- _KUTIPAN_:

□ □ □

Maka Musa 'alaihissalam berkata: "Itulah (tempat) yang kita cari".

Lalu keduanya kembali, mengikuti jejak mereka semula. Maka akhirnya keduanya bertemu dengan Hidlir 'alaihissalam." Begitulah kisah keduanya sebagaimana Allah ceritakan dalam kitab-Nya.

Nb: Hadits ini akan diriwayatkan ulang dalam kitab Ilmu pada bab 19 “Keluar untuk menuntut ilmu”, dan bab 44 "Apa yang dianjurkan bagi seorang ulama jika ditanya; Siapa orang yang paling berilmu"

Penjelasan singkat hadits ini:

  1. Biografi Ibnu ‘Abbas radhiyallahu ‘anhuma.

Lihat di sini: Keistimewaan Abdullah bin ‘Abbas

  1. Biografi Al-Hurru bin Qais bin Hishn Al-Fazariy radhiyallahu ‘anhu.

□ □ □

- _DATA YANG DIBERIKAN_:
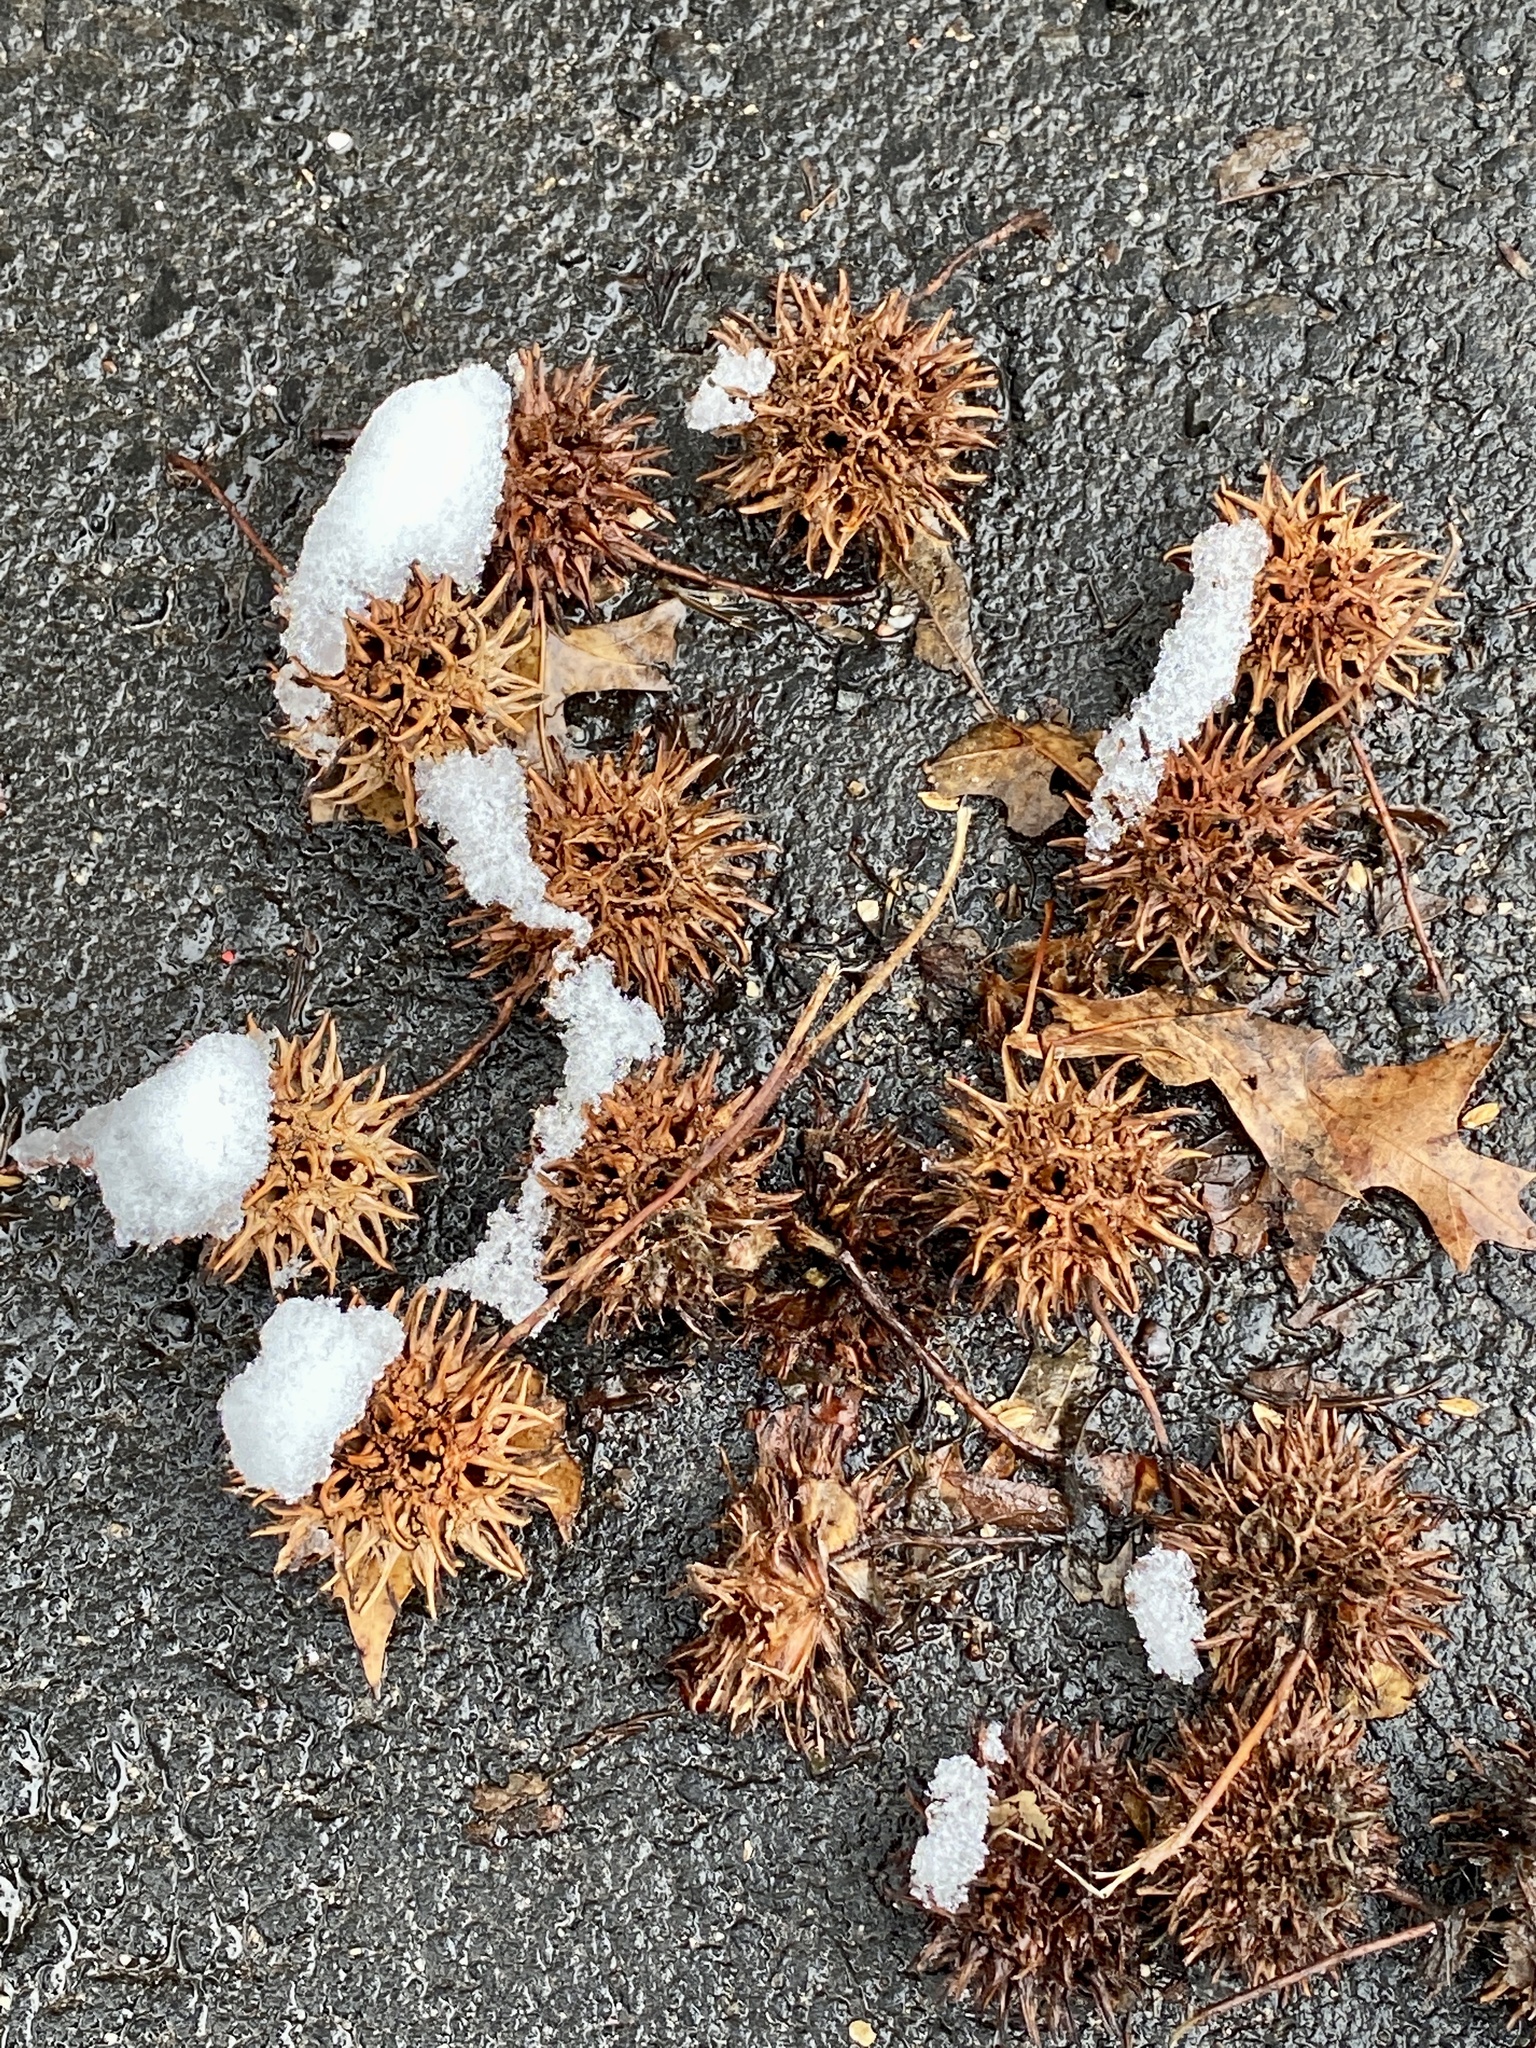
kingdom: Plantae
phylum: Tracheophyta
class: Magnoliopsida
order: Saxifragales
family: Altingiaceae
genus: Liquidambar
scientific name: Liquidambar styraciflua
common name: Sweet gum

□ □ □

- _DAFTAR TUGAS_:
- A) Menurut kutipan, hadits ini akan diriwayatkan ulang pada bab berapa saja dalam kitab Ilmu?
- B) Terjemahkan kalimat dari kutipan ini ke dalam bahasa Inggris: "Lalu keduanya kembali, mengikuti jejak mereka semula."

- _JAWABAN LATIHAN_:
- A) Pada bab 19 dan bab 44.

- B) Then the two of them went back, following their own tracks from before.